Jo ne prononça pas un seul mot, se contentant de fixer la dame de ses yeux pétillants.
-Je préfère ça, grogna Jaith, un sourire victorieux à ses lèvres en forme de boudins avant de réprimander une autre jeune fille qui volait du pain.
La rouquine fit volte face et jeta le plus noir des regards à Blender, qui lui adressa un sourire méchant.
-Tu veux un autographe le rat? Quoique non, tu risquerais de contaminer la plume.
Et Lucy ainsi que ses fidèles chiens, éclatèrent de rire. Jo eut envie de l'étranger, de la tuer, de la griffer mais elle se contenta de s'enfuir du réfectoire, ravalant sa colère noire.
La jeune fille arriva au grand hall, une pièce qui aurait pu être belle, si elle avait été nettoyée et si les araignées n'avaient pas élu domicile. Jo jeta un coup d'œil derrière elle, et voyant que personne ne la suivait, elle prit les escaliers qui menaient au troisième étage et entra dans une armoire poussiéreuse et ancienne. Deux surveillantes venaient. Elles allaient manger, et étaient les dernières à cet étage car l'une portait les clefs sur elle, Jo entendait leur tintement reconnaissable.
Une fois qu'elles furent parties, Jo bondit hors de sa cachette et marcha, collée aux portes de chambres. Puis la jeune fille s'arrêta net devant l'une d'elle, la troisième en partant des escaliers. Une faible odeur de parfum au Jasmin. Le parfum de Blender.
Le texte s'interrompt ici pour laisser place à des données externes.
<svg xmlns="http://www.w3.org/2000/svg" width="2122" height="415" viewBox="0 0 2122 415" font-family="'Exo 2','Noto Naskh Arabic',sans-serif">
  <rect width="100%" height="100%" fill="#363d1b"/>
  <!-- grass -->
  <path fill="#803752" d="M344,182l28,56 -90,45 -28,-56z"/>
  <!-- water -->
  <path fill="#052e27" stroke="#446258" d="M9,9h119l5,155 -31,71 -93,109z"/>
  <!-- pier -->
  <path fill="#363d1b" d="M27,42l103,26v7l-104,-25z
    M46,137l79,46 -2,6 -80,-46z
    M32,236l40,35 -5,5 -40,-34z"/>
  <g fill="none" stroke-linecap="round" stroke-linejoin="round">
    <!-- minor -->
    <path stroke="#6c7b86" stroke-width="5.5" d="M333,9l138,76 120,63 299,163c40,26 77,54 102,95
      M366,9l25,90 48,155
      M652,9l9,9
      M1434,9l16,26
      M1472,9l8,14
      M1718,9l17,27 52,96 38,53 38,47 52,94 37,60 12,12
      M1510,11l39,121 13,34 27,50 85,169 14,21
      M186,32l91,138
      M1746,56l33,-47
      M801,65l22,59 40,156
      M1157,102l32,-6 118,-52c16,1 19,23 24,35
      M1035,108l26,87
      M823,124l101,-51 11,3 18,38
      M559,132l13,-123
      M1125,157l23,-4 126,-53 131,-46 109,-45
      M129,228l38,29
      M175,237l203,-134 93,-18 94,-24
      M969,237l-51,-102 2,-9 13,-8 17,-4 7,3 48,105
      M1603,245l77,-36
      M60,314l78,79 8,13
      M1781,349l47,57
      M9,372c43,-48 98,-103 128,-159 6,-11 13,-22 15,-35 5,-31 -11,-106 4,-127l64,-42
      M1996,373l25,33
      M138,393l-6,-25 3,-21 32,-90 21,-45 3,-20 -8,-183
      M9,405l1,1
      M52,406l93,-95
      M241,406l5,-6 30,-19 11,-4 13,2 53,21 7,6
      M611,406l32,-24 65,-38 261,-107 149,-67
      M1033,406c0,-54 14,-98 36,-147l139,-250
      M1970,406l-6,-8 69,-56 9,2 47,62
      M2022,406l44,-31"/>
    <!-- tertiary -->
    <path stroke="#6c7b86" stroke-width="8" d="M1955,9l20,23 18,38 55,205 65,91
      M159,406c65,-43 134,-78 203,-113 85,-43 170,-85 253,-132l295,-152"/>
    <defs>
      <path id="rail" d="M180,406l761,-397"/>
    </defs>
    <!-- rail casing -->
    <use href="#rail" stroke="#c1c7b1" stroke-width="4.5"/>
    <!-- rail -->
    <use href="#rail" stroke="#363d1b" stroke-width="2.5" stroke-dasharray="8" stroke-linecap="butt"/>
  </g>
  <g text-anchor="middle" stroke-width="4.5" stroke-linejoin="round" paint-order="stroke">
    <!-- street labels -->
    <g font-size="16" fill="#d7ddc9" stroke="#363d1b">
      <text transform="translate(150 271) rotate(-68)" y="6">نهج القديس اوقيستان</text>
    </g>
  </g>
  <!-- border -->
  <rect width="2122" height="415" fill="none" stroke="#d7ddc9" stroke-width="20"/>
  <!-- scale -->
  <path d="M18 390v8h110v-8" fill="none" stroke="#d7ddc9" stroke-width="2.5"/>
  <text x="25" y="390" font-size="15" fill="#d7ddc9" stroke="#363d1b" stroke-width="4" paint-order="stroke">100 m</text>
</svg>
Jo pressa la poignée et la porte s'ouvrit d'un grincement peu discret et la rouquine ne réfléchit pas deux fois. Elle entra et ferma soigneusement la porte.
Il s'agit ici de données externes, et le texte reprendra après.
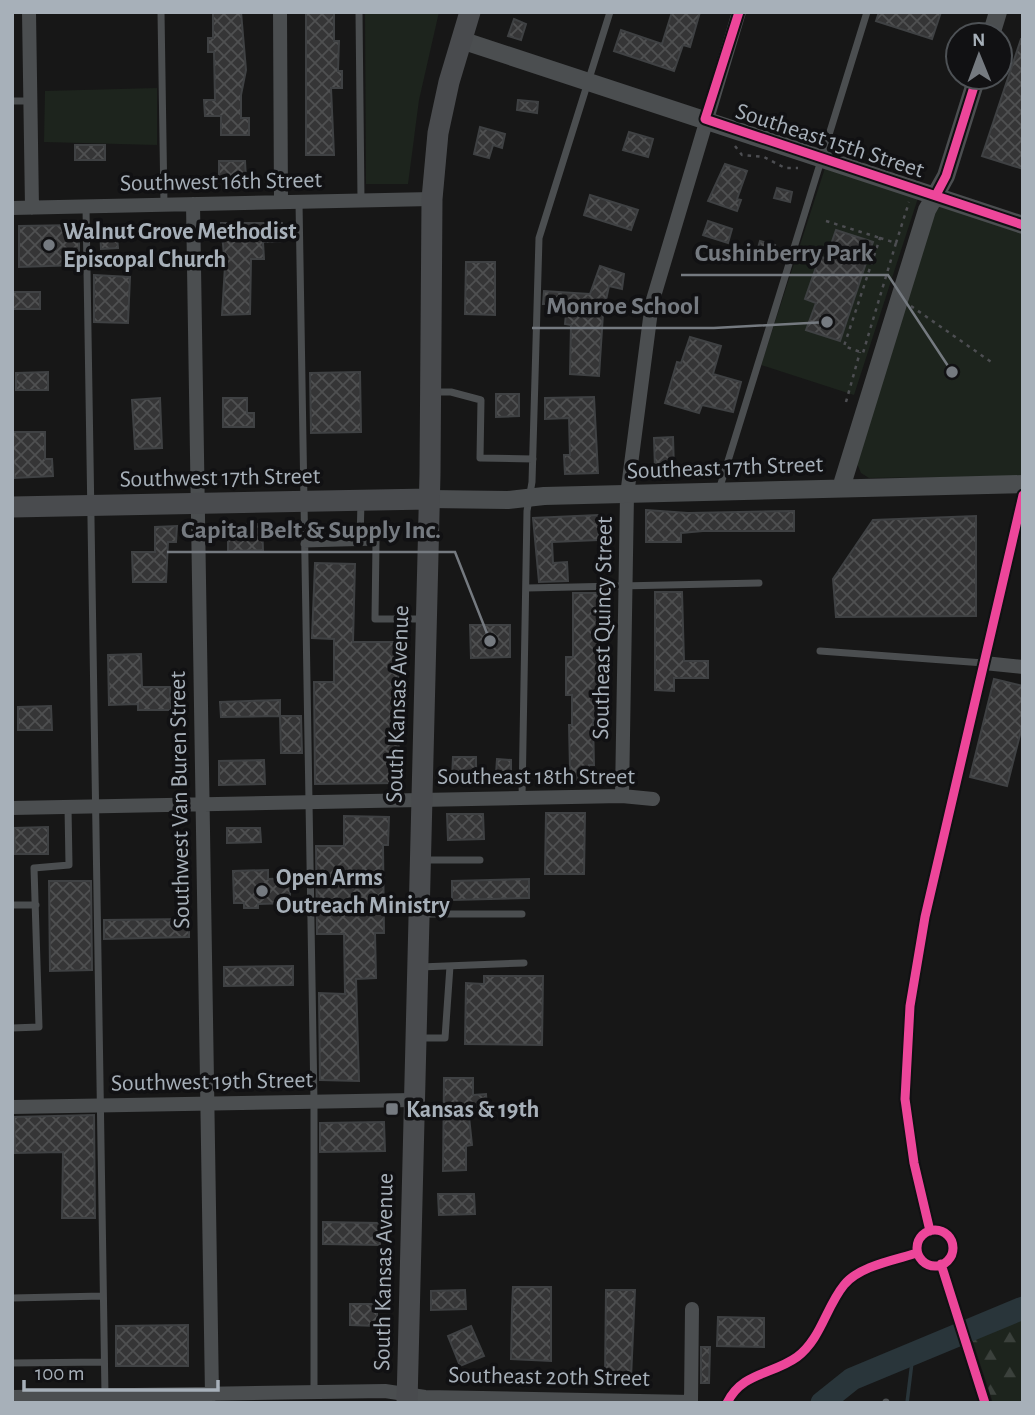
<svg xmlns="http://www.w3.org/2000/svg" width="1035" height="1415" font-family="'Alegreya Sans',sans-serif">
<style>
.green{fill:#1d241d}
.forest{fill:url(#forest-firs)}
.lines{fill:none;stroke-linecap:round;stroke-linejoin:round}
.stream{stroke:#29353a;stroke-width:3.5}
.river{stroke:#29353a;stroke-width:23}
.building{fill:url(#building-cross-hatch);stroke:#3f4143;stroke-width:2}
.path{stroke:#4d4e52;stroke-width:2.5;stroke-dasharray:3.5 5;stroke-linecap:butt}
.service{stroke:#4b4e50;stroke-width:7}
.minor{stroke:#4b4e50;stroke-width:14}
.tertiary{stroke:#4b4e50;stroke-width:18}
.secondary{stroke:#494b4e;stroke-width:21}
.cycleway-casing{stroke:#111113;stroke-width:13}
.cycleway{stroke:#ed469a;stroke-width:9}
.poi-dot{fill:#757a80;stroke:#111113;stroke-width:2.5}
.labels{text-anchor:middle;stroke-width:7;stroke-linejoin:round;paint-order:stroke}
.street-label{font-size:24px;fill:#a7b0b9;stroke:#111113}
.poi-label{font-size:24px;font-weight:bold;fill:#a7b0b9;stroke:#111113;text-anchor:start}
.leader{fill:none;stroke:#757a80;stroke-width:2.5}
.callout-dot{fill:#757a80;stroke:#111113;stroke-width:2.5}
.callout-label{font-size:26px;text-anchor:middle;font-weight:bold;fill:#757a80;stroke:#111113;stroke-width:7;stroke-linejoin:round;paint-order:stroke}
</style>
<defs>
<pattern id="forest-firs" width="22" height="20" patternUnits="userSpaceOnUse" patternTransform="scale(1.75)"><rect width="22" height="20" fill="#1d241d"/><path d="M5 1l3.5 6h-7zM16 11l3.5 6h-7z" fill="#3b413c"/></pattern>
<pattern id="building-cross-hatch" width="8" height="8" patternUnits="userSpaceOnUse" patternTransform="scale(1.75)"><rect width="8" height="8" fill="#353536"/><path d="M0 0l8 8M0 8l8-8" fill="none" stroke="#4f5051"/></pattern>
</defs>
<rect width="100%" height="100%" fill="#171717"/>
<path class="green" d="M365,12H439L419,100L408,184H366Z
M157,88V145L44,142L45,91Z
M825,168L918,198L854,395L761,365Z
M943,206L1023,234V476L869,478L861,473L855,459L935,208Z"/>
<path class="forest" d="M1023,1319V1393L1020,1403H993L972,1339Z"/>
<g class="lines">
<path class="stream" d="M907,1403L913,1354"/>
<path class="river" d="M822,1403L852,1379L1023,1308"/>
</g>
<path class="building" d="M213,12H241L246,70L241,95V118H249V135H221V116H205L204,100H215L214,52H208V38H213Z
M306,12H334V41H339L338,71H342V88H331L334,155H306Z
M672,12H700L690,47L683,45L674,71L614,51L621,30L662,44Z
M879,12H941L932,39L876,21Z
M514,19L526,24L521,40L508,36Z
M1021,39H1023V169L982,156Z
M518,100L538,102L537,113L517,110Z
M480,127L505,134L502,148L493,145L489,158L474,154Z
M629,132L653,139L648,157L623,150Z
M75,145H105V160H75Z
M219,161H245L246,179H219Z
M725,164L747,171L737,199L741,200L737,211L708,201Z
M777,188L792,192L790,202L774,198Z
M590,195L638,210L631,230L584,215Z
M708,221L732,229L728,243L703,235Z
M221,223H282L283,241L263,242L264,259H251L250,314L222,315L225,266Z
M79,225V265L19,267V226Z
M100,226H116L118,248L101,249Z
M836,230L873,242L840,341L806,330L816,303L805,299L820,256L826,259Z
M760,241L775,245L772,255L757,251Z
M466,262H495V315L465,314Z
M600,266L624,274L622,289L609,286L603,314L599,376L570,374L571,325L565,324L567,304H543L544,291L590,294Z
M94,275L130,277L128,323L94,322Z
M12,292H40V309H12Z
M690,337L721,346L713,374L741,382L733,412L702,405L699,413L665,403L677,362L681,363Z
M48,372V390H16V373Z
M360,372L361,432L311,433L310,373Z
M496,394H519V416L496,417Z
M594,397L598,473L565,474L564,455H570L569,418L545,419V398Z
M160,398L162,448L135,449L132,400Z
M223,398H247V413H254V427H223Z
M12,432H45V459H52L53,476L14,478Z
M673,437L674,469H655L654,438Z
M646,510L688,513L794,511V531H703L681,533V542H646Z
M598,515V540L552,542L553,563L567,562L568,581L539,582L533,518Z
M976,516V616L836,617L833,579L873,520Z
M262,524L263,550L228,551V525Z
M177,526L176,542H168L166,582H133L132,552H155V527Z
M315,563L355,564L353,642H398L399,783L315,784L314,682H334V639L312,638Z
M655,592H682L684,661H708V678H674V691L655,690Z
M573,593H597V720H593L594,765H589L590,780H565V769H570L569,725H572V695H566V657H573Z
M470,625H510V657L471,658Z
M141,654L142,687H170L171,710H138V704L109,705L108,655Z
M994,679L1023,686V723L1007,786L970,777Z
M280,700V716L221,717L220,702Z
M51,706L52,730H18V707Z
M280,716H301L302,753H281Z
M453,757H476V780L452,779Z
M497,759L511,760V775L496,774Z
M264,760L265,784L219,785V761Z
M546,813H585L584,874H545Z
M447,814H483L484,839L448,840Z
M344,816L389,817L388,845H383L384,933H375L376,978L356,979L359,1081L320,1080L319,993L345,994L344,934H317L316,846H344Z
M48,827V854H15L14,828Z
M227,828H260L261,842L227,843Z
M268,870V879L290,878V903L258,904V908H244V903H234L233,871Z
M529,879V898L452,900V881Z
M49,881H91L92,970L50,971Z
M189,919V937L104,939V920Z
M293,966V985L224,986V967Z
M484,976H543L542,1045L465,1044L466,983L484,984Z
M444,1078H473V1095L486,1094L487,1107H468L472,1145L466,1146V1170L443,1171Z
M94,1115L95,1218H62L63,1152L15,1153L14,1117Z
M384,1122L385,1151L320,1152V1123Z
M438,1194H474L475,1214L439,1215Z
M323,1222L380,1223V1245L323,1244Z
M513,1287H551V1361L511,1359L512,1310L515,1309H512Z
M465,1290L466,1309L431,1310V1291Z
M606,1290H635L631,1378L605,1377Z
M350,1304H377V1326L350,1325Z
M718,1317L764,1318V1347L717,1346Z
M188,1325V1366H116V1326Z
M471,1326L484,1356L460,1366L448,1336Z
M701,1347H710L709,1383H701Z"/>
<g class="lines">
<path class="path" d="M735,146L742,155L764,157L785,168H798
M826,221L880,238
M880,238L896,243L863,353L844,346Z
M896,243L909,202
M911,306L994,364
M846,402L860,352"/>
<path class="service" d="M161,12L164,205
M359,12L361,200
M12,101H31
M299,202L314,1102V1393
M86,207L105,1395
M435,392H451L481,400L480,458L533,459
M719,490L867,12
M360,542L361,501
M304,544L376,542L375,619H425
M527,588L759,583
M820,651L984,663
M522,798L527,511L532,482L539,238L610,12
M423,860H480
M12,905H36
M422,914H522
M420,967L524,963
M12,1028L39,1027L34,868L69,865L68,807
M420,1038H445L450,966
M12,1298L103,1296
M12,1363L104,1362
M886,1403V1402"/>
<path class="minor" d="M29,12L32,208
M280,12L281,202
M193,204L212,1395
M12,208L432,199
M984,663L1023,667
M622,796L627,495L652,303L739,12
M12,808L622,796L653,799
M12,1107L413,1100
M12,1397L385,1391L425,1397L691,1402L692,1309"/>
<path class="tertiary" d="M991,35L998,12
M461,40L1023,225
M841,488L927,210L946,176L977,77
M429,499L508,500L544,496L1023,484"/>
<path class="secondary" d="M12,507L429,499
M407,1403L430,474L432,199L438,133L449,82L470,12"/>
<defs>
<path id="cycleway" d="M739,12L705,119L1023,225
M936,195L946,176L977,77
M917 1248a18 18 0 1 1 36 0a18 18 0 1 1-36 0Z
M930,1231L914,1163L905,1099L910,1006L925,917L1023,495
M941,1264L985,1403
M727,1403C742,1372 772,1375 797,1357C821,1339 826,1307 844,1285C859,1266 895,1260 917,1253"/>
</defs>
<use href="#cycleway" class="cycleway-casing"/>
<use href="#cycleway" class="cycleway"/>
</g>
<g class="poi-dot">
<circle cx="49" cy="245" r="7"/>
<circle cx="262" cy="891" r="7"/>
<rect x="385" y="1102" width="14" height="14" rx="3.5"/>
</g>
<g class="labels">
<g class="street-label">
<text transform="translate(830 140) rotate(18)" y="8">Southeast 15th Street</text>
<text transform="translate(221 181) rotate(-1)" y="8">Southwest 16th Street</text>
<text transform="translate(725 467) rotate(-2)" y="8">Southeast 17th Street</text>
<text transform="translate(220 477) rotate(-1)" y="8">Southwest 17th Street</text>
<text transform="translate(602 628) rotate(-89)" y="8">Southeast Quincy Street</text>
<text transform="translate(397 704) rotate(-88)" y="8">South Kansas Avenue</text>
<text x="536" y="784">Southeast 18th Street</text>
<text transform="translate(179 800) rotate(-91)" y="8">Southwest Van Buren Street</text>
<text transform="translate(212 1081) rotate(-1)" y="8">Southwest 19th Street</text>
<text transform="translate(383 1272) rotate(-89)" y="8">South Kansas Avenue</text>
<text transform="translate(549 1376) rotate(1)" y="8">Southeast 20th Street</text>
</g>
<g class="poi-label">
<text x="63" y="239">Walnut Grove Methodist<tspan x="63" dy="28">Episcopal Church</tspan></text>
<text x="276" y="885">Open Arms<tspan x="276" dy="28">Outreach Ministry</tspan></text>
<text x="406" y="1117">Kansas &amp; 19th</text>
</g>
</g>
<path class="leader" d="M952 372L888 275H681M827 322L714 328H532M490 641L455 552H167"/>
<g class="callout-dot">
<circle cx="952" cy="372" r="7"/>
<circle cx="827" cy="322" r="7"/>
<circle cx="490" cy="641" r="7"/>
</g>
<g class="callout-label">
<text x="784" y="261">Cushinberry Park</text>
<text x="623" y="314">Monroe School</text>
<text x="311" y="538">Capital Belt &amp; Supply Inc.</text>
</g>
<rect width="1035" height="1415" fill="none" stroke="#a7b0b9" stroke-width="28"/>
<g transform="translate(979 56) rotate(359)"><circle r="33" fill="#111113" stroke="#4d5155" stroke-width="2"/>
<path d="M0-5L12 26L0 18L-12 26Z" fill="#757a80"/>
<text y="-10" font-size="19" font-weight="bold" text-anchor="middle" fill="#a7b0b9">N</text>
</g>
<path d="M24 1380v10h194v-10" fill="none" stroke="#a7b0b9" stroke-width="3.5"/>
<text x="35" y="1380" font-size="21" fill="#a7b0b9" stroke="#111113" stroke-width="5" paint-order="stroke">100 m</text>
</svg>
Elle en ressortit quelques minutes plus tard, satisfaite de son travail et alla directement au rez de chaussé, ranger le peu d'affaires qu'il lui restait.
Alors que la rouquine venait de fermer sa petite valise, un cri perçant résonna dans tout l'orphelinat. Un moment elle crut qu'il s'agissait de Blender qui avait découvert sa vengeance, mais non. Le cri venait en réalité d'une fille plus âgée. Jo laissa sa valise et courut aussi vite qu'elle le pouvait, suivant le flot d'orphelines.
Une adolescente tremblait de tout son corps, des larmes coulant, les yeux terrifiés, les lèvres pâles. A l'arrivée des surveillantes et des jeunes filles, elle leva la tête.
-Que se passe t-il Miss Logy? pressa la directrice, le regard dur.
La dénommée Logy pointa un doigt tremblant vers un placard à balais et tout le monde se pencha avant. Et Jo vit tous les visages devenir livides. Elle s'approcha du placard avec l'agilité d'un chat et s'arrêta net. Devait-elle être triste, effrayée? Ou encore horrifiée? Elle ne ressentait rien de tout cela. Mais de la joie, satisfaction, et émerveillement ça oui. Jo sourit discrètement avant de se fondre dans la masse, ne lâchant pas du regard, le corps ensanglanté de Lucy Blender.